Charles Ferguson asked if, in the future, countries that develop nuclear energy technology will be able to join programs such as the one proposed in this paper. Poneman responded that there is a political aspect of this program as well. Even the most trusted nations will change their opinions and their dealings when different issues or nations are brought to the table (ex: Japan, North Korea, and the U.S.) Political turnover occurs much slower than nuclear turnover. Potentially, regimes that may not remain in power will outlast nuclear turnover and will remain in power long enough to make a difference in the nuclear balance of power. To keep the program moving we must deal bilaterally or through our existing six-party agreements.

An expert from the Japan Atomic Industrial Forum (JAIF) emphasized that business perspectives and interests should be kept at the forefront to provide incentives to participate rather than simply trying to prevent proliferation charitably.

Poneman agreed, adding four points. First, nuclear proliferation is bad for business. Some companies, however, find aspects of proliferation advantageous. This proposal stresses that every aspect of multilateral agreements be market based. If a reasonably priced solution is provided, there will be no need for a front-end solution because finding the back-end solution will satisfy the primary fuel cycle proliferation challenge. To move forward, one must start with a willing buyer and seller.
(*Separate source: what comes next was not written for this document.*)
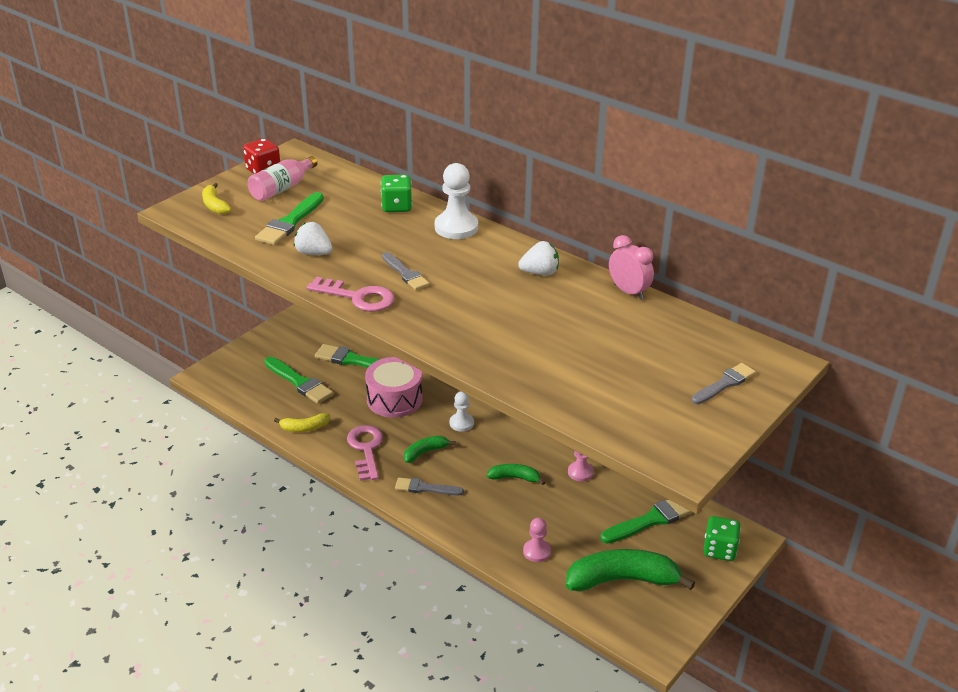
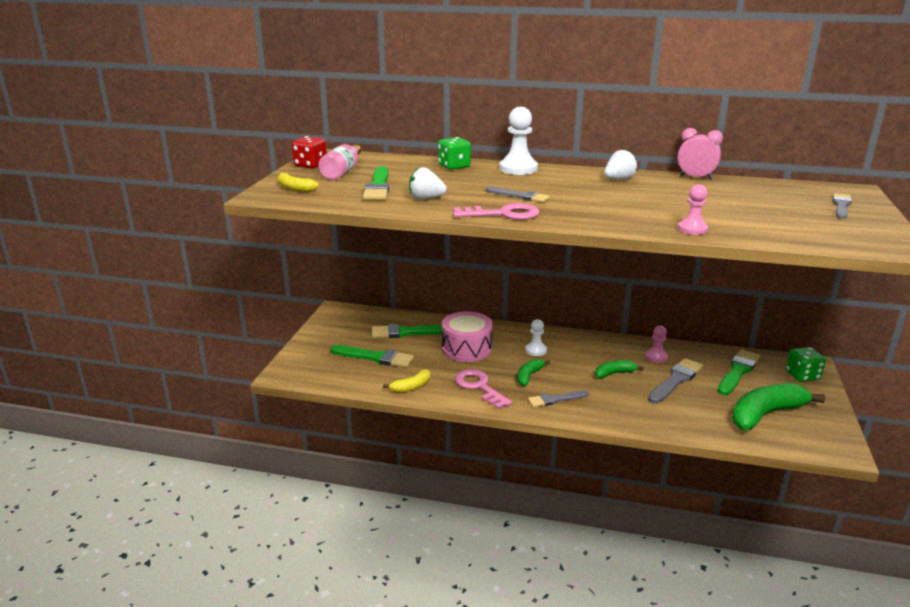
camera: 25 degrees left, 10 degrees down
pink pawn [523,518,551,562] -> pink pawn moved to [678,184,708,235]
none -> grey brush [648,358,703,404]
Further, the role of government in commerce must be examined. Industry must be attracted to the proposal. If a nation is offered an attractive commercial fuel deal and rejects it, then the burden shifts to the country to explain why the deal or exchange is un acceptable to them. They then must present these arguments to an international body, such as the United Nations Security Council. To put the described scenario in context, in such a circumstance the UNSC could ask Iran to clarify their position and nuclear intentions.
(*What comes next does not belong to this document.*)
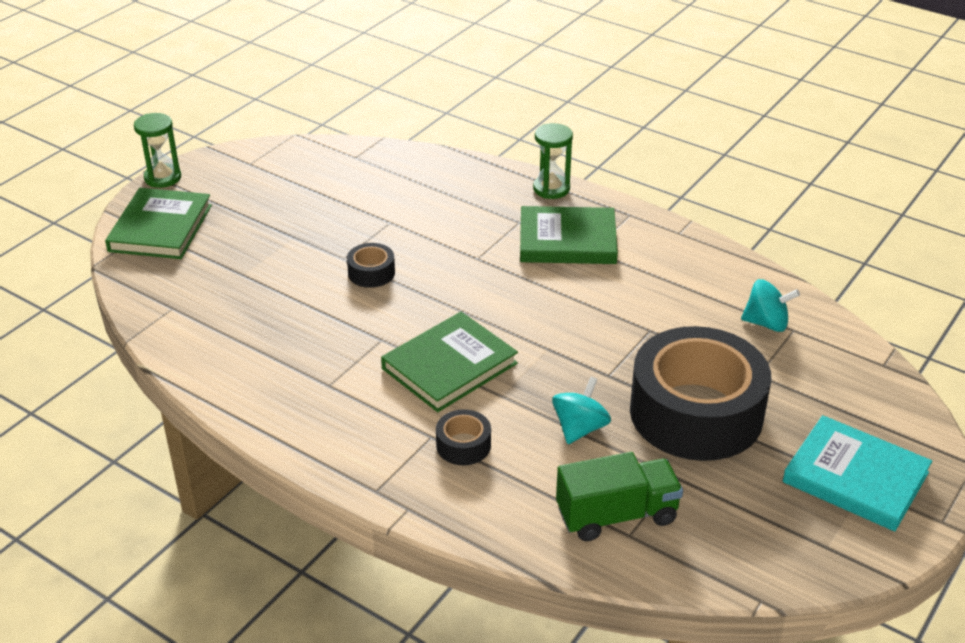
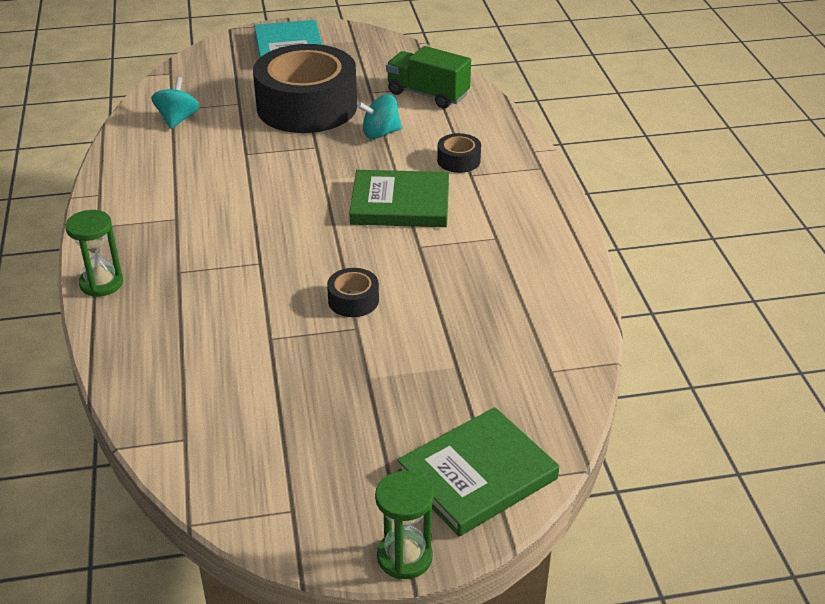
camera: 135 degrees left, 0 degrees up
green book [520,206,618,264] -> none
turquoise spinning top [741,279,800,332] -> turquoise spinning top turned 45 degrees clockwise [151,77,200,129]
A representative from the U.S. Department of Energy specified that the difference between the high and low threat countries in these situations must be acknowledged. Different countries pursue nuclear reactors for difference purposes including energy, security and status, as exemplified by the Democratic Republic of Congo. Also, some countries have unique technologies that they are developing individually and are dealing with other countries in distributing their technologies individually. For instance, China and South Africa are developing Pebble Bed reactors and preparing to sell them to willing smaller nations, yet the technology for China was purchased from the Germans. Many countries want to get their hands on this sort of technology in order to come to the IAEA table and negotiate and receive benefits and support to then sell their reactors.